Statine: Wann sind sie nicht indiziert?


Dr. med. Peter Stiefelhagen, Hachenburg

Kaum eine andere Substanzgruppe hat innerhalb weniger Jahre eine so große Akzeptanz und breite Anwendung gefunden wie die CSE-Hemmer („Statine“). Sie haben als evidenzbasierte Pharmaka die Lipidtherapie und somit auch die Therapie der koronaren Herzkrankheit (KHK) wesentlich bereichert. Doch bei der Indikationsstellung gibt es seit jeher durchaus unterschiedliche Bewertungen. Überzeugend stellt sich die Studienlage für die Sekundärprävention dar, weniger gesichert ist dagegen die Anwendung in der Primärprävention. Dazu kommt, dass der Begriff der Primärprävention unterschiedlich interpretiert wird. Die einen definieren Primärprävention im klassischen Sinne, das heißt, die koronare Herzerkrankung ist bisher klinisch nicht manifest geworden. Dem steht die moderne Auffassung gegenüber, nämlich dass sich die Differenzierung in Primär- und Sekundärprävention im Zeitalter moderner bildgebender Verfahren überholt habe. Entscheidend sei vielmehr das individuelle Risiko und deshalb sei bei Patienten mit hohem vaskulärem Risiko, insbesondere bei nachgewiesener Atherosklerose, eine Statin-Therapie immer indiziert, auch wenn bisher kein klinisches Ereignis aufgetreten ist. Kurzum, bei solchen Patienten sei die Primärprävention eigentlich bereits eine Sekundärprävention.

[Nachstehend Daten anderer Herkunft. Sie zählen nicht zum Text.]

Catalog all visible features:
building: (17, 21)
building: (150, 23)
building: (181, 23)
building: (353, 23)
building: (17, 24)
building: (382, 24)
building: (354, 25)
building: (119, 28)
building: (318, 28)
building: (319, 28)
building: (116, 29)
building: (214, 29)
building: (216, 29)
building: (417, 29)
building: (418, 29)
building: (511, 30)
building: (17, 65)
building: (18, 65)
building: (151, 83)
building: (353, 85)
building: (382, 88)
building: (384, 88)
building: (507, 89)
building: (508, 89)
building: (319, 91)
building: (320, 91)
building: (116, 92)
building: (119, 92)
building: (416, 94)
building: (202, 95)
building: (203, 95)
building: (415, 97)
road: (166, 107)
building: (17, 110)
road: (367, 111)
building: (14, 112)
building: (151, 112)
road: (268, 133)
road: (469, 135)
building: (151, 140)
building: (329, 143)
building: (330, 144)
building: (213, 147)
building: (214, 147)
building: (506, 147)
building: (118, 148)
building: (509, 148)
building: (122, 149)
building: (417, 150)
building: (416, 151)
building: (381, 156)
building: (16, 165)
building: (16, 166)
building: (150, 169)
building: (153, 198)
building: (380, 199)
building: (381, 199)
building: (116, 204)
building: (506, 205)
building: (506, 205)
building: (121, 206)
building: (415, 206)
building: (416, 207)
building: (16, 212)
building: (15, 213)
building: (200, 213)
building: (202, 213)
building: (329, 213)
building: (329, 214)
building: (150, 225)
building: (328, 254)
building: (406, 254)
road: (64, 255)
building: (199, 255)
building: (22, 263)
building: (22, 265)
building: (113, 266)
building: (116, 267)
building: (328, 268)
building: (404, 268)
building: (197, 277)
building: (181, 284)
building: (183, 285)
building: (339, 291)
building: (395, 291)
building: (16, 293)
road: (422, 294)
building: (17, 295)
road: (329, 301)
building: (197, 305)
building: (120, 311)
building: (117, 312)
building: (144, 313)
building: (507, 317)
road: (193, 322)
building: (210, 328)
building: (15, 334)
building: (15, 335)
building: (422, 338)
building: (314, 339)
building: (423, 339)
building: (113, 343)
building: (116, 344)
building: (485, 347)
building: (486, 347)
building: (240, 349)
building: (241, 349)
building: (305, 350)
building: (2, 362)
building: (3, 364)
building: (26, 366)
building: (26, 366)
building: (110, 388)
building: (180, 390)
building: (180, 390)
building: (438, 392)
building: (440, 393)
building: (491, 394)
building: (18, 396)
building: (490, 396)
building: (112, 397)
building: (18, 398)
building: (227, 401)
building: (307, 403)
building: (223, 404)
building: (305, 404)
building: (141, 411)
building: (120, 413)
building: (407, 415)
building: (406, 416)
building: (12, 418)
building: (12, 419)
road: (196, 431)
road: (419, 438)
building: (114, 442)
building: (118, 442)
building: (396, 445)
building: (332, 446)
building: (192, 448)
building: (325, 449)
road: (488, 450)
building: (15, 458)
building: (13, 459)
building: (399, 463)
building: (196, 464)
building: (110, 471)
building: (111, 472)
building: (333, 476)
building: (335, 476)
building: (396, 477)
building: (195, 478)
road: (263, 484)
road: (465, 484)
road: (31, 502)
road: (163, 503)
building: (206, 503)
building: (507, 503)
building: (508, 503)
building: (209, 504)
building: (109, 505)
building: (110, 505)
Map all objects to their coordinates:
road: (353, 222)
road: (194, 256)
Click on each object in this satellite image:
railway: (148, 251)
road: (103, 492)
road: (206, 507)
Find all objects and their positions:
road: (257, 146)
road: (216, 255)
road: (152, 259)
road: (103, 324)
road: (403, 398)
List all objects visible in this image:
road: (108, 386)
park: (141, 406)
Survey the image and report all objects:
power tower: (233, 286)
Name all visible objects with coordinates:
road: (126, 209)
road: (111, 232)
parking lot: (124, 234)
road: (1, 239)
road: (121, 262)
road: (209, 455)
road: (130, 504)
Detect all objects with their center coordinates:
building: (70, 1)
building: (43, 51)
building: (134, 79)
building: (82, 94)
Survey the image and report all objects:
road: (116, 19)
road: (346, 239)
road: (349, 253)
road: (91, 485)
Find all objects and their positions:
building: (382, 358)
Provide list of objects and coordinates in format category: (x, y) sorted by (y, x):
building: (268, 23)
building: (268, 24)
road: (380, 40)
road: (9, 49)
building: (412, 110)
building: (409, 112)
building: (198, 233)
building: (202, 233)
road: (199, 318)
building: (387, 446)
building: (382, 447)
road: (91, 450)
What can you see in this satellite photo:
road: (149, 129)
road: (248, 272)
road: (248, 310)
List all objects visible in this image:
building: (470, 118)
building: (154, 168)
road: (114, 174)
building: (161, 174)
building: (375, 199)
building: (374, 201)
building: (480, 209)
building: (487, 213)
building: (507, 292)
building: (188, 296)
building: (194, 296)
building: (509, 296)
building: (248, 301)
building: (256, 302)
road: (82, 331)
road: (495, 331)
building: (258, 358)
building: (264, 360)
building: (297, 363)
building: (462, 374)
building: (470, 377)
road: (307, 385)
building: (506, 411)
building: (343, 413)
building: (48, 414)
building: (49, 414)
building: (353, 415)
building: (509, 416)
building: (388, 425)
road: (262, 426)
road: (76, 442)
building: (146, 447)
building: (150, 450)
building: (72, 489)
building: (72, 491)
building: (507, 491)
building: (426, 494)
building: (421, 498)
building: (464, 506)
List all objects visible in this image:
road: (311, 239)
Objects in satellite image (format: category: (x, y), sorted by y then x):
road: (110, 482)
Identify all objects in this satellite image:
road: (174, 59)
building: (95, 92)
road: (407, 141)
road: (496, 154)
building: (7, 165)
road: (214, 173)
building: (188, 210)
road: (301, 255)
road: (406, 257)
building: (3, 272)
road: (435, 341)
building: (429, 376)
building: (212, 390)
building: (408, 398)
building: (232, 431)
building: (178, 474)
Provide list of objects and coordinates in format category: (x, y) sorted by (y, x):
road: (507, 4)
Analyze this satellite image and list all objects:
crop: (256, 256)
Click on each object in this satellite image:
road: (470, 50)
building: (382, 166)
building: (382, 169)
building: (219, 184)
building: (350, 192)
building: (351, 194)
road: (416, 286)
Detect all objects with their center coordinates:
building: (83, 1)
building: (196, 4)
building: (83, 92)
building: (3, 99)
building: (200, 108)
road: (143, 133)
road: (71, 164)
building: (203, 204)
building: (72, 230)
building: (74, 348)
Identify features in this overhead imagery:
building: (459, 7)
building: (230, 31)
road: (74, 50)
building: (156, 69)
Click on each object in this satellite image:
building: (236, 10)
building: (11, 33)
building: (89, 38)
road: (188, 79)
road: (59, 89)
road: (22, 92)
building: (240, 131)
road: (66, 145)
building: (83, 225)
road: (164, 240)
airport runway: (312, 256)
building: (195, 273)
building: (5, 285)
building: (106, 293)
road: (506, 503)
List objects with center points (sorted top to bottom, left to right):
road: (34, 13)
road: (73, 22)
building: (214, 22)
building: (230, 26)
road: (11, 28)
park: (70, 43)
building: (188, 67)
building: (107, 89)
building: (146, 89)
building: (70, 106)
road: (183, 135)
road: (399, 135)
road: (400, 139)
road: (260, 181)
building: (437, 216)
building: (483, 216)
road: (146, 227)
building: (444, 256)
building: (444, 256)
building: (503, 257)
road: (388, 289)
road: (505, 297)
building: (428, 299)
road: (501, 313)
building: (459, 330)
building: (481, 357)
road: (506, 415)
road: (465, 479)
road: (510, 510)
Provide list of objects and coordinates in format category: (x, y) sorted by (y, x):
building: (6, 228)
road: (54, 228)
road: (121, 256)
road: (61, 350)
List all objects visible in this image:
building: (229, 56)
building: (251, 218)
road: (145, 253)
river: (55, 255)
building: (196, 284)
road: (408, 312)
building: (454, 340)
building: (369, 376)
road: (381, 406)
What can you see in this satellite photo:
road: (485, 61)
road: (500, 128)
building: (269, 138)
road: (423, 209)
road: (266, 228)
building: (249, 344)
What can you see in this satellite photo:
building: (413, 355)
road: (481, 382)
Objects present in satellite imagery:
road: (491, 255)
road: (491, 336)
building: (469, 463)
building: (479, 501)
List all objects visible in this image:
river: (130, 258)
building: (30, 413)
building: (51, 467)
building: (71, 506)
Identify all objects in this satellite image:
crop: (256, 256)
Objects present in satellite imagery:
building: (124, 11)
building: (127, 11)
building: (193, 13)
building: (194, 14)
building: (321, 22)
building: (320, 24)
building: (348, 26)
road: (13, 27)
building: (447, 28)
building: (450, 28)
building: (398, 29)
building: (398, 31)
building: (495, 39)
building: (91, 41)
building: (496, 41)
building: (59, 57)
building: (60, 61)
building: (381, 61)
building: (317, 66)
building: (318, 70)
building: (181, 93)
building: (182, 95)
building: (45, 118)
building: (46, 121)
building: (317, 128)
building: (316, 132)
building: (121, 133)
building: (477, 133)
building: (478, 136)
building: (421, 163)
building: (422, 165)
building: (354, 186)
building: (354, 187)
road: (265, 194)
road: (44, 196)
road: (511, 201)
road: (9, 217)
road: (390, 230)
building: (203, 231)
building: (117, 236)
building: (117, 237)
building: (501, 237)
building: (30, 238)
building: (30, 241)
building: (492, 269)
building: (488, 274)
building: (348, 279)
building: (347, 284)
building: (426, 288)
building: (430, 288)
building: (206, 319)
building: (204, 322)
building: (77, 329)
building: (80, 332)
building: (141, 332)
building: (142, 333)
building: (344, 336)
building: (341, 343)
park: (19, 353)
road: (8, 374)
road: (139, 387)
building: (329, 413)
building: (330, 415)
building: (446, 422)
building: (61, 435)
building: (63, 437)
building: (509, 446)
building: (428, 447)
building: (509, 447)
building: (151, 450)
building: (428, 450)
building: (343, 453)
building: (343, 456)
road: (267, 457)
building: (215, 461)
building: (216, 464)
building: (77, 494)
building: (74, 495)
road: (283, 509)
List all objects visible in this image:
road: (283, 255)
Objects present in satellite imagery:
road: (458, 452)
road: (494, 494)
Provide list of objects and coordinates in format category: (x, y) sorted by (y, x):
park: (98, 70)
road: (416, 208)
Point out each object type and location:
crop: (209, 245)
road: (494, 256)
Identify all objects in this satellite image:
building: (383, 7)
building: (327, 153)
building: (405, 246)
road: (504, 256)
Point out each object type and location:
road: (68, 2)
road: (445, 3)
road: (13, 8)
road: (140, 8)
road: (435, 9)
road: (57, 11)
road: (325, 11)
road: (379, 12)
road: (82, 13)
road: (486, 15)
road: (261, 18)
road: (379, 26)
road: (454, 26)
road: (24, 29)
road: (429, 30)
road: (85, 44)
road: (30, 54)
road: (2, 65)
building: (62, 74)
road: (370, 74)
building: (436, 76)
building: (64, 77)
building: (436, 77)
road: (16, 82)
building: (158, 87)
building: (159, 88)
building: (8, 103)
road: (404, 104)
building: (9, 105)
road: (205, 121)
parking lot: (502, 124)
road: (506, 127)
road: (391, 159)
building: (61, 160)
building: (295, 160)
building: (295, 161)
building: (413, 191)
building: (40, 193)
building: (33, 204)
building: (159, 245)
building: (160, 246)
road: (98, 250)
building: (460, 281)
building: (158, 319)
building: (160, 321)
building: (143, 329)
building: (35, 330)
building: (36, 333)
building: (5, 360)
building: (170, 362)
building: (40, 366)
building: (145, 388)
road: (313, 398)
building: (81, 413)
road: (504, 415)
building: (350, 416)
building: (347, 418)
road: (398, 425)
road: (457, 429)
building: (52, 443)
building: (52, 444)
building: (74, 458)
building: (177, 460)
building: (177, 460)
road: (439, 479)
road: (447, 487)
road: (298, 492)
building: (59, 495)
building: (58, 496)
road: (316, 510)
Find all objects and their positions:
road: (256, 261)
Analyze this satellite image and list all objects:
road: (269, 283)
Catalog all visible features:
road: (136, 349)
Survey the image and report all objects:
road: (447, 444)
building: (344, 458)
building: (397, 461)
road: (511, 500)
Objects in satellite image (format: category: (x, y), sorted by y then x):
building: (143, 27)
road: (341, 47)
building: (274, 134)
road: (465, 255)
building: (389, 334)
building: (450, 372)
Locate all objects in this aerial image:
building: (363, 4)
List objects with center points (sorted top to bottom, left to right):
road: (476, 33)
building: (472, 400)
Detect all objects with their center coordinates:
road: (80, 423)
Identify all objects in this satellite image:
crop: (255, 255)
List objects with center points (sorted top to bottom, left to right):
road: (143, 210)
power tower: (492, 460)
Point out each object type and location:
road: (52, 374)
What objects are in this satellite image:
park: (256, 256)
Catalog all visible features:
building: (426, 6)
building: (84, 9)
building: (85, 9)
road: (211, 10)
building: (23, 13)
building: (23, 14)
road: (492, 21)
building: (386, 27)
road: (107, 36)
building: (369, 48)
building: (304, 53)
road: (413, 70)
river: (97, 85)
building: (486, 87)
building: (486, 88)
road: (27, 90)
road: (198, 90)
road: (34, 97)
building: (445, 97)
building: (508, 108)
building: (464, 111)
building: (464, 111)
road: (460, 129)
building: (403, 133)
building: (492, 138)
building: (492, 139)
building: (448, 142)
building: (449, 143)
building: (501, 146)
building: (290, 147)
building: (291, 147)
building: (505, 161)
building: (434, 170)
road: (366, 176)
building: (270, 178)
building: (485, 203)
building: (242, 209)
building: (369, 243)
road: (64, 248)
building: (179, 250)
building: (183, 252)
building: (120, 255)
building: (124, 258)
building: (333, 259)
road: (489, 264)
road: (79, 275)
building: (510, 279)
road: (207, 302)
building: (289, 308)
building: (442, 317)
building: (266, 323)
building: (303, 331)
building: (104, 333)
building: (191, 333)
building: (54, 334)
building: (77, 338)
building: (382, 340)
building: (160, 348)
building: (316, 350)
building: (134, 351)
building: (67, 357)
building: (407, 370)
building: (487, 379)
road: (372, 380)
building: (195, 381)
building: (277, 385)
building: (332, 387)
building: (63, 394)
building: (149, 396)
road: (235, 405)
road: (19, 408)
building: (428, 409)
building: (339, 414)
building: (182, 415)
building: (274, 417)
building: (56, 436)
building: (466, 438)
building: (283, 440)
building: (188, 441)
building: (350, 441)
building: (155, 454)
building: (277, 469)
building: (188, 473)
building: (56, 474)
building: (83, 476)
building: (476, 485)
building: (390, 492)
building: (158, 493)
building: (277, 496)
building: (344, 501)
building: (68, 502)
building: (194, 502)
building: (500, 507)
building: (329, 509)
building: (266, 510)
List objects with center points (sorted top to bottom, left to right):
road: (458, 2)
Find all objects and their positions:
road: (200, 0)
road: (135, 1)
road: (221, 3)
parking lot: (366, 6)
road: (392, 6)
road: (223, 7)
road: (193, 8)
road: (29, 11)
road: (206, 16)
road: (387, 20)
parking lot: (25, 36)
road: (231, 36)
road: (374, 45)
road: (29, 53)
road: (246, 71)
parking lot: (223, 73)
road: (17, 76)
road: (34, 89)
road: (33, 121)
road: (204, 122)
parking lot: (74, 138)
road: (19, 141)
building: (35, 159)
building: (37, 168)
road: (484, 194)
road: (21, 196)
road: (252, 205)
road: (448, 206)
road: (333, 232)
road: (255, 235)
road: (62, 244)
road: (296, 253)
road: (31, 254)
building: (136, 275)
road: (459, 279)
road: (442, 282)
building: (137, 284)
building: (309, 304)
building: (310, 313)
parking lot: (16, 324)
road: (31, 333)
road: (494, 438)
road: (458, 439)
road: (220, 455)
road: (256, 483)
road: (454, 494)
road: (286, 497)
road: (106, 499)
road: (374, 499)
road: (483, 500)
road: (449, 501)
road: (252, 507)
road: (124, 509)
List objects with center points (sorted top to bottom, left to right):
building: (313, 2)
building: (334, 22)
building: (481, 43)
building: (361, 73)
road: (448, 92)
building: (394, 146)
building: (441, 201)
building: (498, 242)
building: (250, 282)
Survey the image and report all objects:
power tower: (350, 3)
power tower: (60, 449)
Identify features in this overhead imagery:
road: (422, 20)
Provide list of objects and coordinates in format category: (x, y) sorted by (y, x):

Doch wie sieht es mit der Wirksamkeit einer Statin-Therapie im Rahmen der klassischen Primärprävention aus? Eine vor Kurzem veröffentlichte Metaanalyse ergab ein enttäuschendes Ergebnis [1, 2]: Eingeschlossen waren elf randomisierte Studien mit insgesamt 65229 Patienten mit mittlerem bis hohem vaskulärem Risiko ohne kardiovaskuläre Erkrankung in der Vorgeschichte. Die durchschnittliche Beobachtungsdauer betrug 3,7 Jahre. Obwohl mit dem Statin ein signifikanter Unterschied bezüglich LDL-Cholesterol-Senkung erreicht werden konnte (auf 94 mg/dl in der Statin-Gruppe vs. 134 mg/dl in der Plazebo-Gruppe), ergab sich kein signifikanter Überlebensvorteil (Risk-Ratio: 0,91; 95%-Konfidenzintervall: 0,83–1,01). Anders formuliert: Bei einer Therapie mit einem Statin können auch in einer Hochrisikopopulation nur 7 Todesfälle pro 10000 Personenjahre verhindert werden. Kritiker dieser Studie werden sicherlich auf die relativ kurze Beobachtungsdauer verweisen, aufgrund derer eine Langzeitwirkung mit diesen Daten nicht definitiv ausgeschlossen sei. Doch dieses Ergebnis steht durchaus im Einklang mit früheren Studien, in denen eine Statin-Therapie in der Primärprophylaxe hinsichtlich Reduktion von Tod, Myokardinfarkt und Schlaganfall nur einen mäßigen Erfolg (<1%/Jahr) zeigte [6, 7].

Ebenso enttäuschend sind die Studienergebnisse für die Anwendung eines Statins bei Hämodialyse- [3, 4] und herzinsuffizienten Patienten [5]. Der primäre kombinierte Studienendpunkt setzte sich in diesen Studien aus Tod aufgrund kardiovaskulärer Ursachen, nichttödlichem Myokardinfarkt und Schlaganfall zusammen. Zu den sekundären Endpunkten gehörte Tod aufgrund jeglicher Ursache. Im primären Studienendpunkt waren die verwendeten Statine Plazebo nicht überlegen. Zudem konnte auch bei diesen Patientengruppen keine lebensverlängernde Wirkung der Statine nachgewiesen werden. Interessanterweise gilt diese Aussage auch dann, wenn die Herzinsuffizienz auf dem Boden einer koronaren Herzerkrankung entstanden ist. Trotz dieser Datenlage wird man sich aber wohl im Einzelfall schwertun, bei Patienten mit ischämischer Kardiomyopathie das Statin einfach abzusetzen. Sollte jedoch bei einem schwer herzinsuffizienten Patienten eine Reduzierung der „Tablettenzahl“ sinnvoll sein, so darf man guten Gewissens an das Statin denken.